However, only the intervention of civil rights leader Dr. Martin Luther King persuaded a disenchanted Nichols, who had set her career sights on Broadway, to stay with Star Trek after a first season where advert breaks largely diminished Uhura's role. "You have the first non-stereotypical role in television, in a major TV series of importance," King told Nichols.

"Dr King raised my consciousness. I realised that what I do has an impact on other people's lives," said Nichols in an interview I conducted with the star (below) at her Californian home in 1992. "Every drop in an ocean has a ripple effect. I'm proud people saw me in the 23rd Century and that this changed their lives. 

"One young woman, who was a child then, wanted to be Uhura's daughter. The young woman turned on the TV one day, looked at me, and said,'My God, we are there! We're in the 23rd Century. I can be anything I want to be.' And she did; she became a superstar. Her name is Whoopi Goldberg." (below)

NASA (the National Aeronautics and Space Administration) employed Nichols to recruit astronaut candidates during the 1970s and 1980s. One young student, so inspired by Nichols but too young to apply, directed her studies towards qualifying for NASA's astronaut training programme. Nichols recalled: "She believed me when I said 'you can do it, you can fly, you can go into space and be anything you want to be'. Her name is Mae Jemison."

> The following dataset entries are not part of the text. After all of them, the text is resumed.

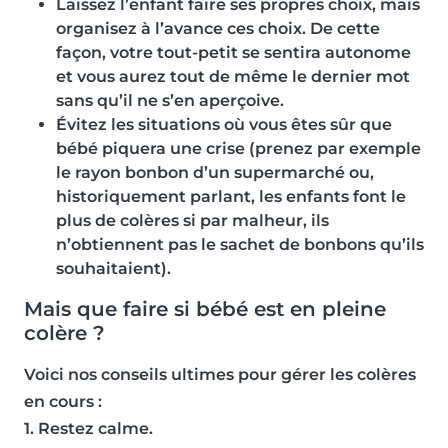
Laissez l’enfant faire ses propres choix, mais
organisez à l’avance ces choix. De cette
façon, votre tout-petit se sentira autonome
et vous aurez tout de même le dernier mot
sans qu’il ne s’en aperçoive.
Évitez les situations où vous êtes sûr que
bébé piquera une crise (prenez par exemple
le rayon bonbon d’un supermarché ou,
historiquement parlant, les enfants font le
plus de colères si par malheur, ils
n’obtiennent pas le sachet de bonbons qu’ils
souhaitaient).
Mais que faire si bébé est en pleine
colère ?
Voici nos conseils ultimes pour gérer les colères
en cours :
1. Restez calme.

Jemison (above) became the first African American woman astronaut, a famous member of the crew of the Space Shuttle Endeavour in September 1992. "She looks just like Uhura," said Nichols. "She could be my daughter."

Nichols had toured NASA facilities with TV crews during a hectic four months in 1978 trying to recruit women and minorities as potential astronauts for the Space Shuttle programme. As a result, NASA received 1,649 applications from women, almost all qualified in the areas NASA needed, and over 1,000 qualified applications from minorities. NASA raised its potential astronaut corps from 30 to 40, finally recruiting six women and five minority astronauts. Nichols' recruits included Guion Bluford, the first African-American astronaut and Sally Ride, the first woman American astronaut. "I was very proud," said Illinois-born Nichols. "That was very fulfilling."

However, tragedy rippled just 73 seconds after the Space Shuttle Challenger Flight-51L launched on 28 January, 1986. A booster failure caused an explosion that resulted in the deaths of seven astronauts, including three of Nichols' recruits - Judith Resnik, Ronald McNair and Ellison Onizuka.

"The tragedy was very painful," explained Nichols. "But they didn't perish sitting on a rock thinking about it, they perished going forward to discover. Space is a new frontier. In that exploration, there will be tragedies with people giving their lives. Peaceful exploration of space in our time is possible. That's not science fiction. That's a fact. 

"The fantasy of yesterday is the fact of tomorrow. We can do, and go, and be anything we want to be. There's a saying in the Bible, 'As a man thinketh, so is he.' 
I say, if you can dream it, you can do it."

The crew of Space Shuttle Challenger Flight 51-L 
(above, left to right, back row) 
Ellison Onizuka, Christa MaAuliffe, Greg Jarvis, Jusy Resnik 
(front) Mike Smith, Dick Scobee, Ronald McNair

Snippets of the interview with Nichelle Nichols featured in Black Sci-Fi (1992), directed by Terrence Francis. The Moonlight Films documentary, commissioned and transmitted by the BBC, also featured interviews with authors Samuel R. Delany, Steven Barnes and the now sadly missed, Octavia Butler.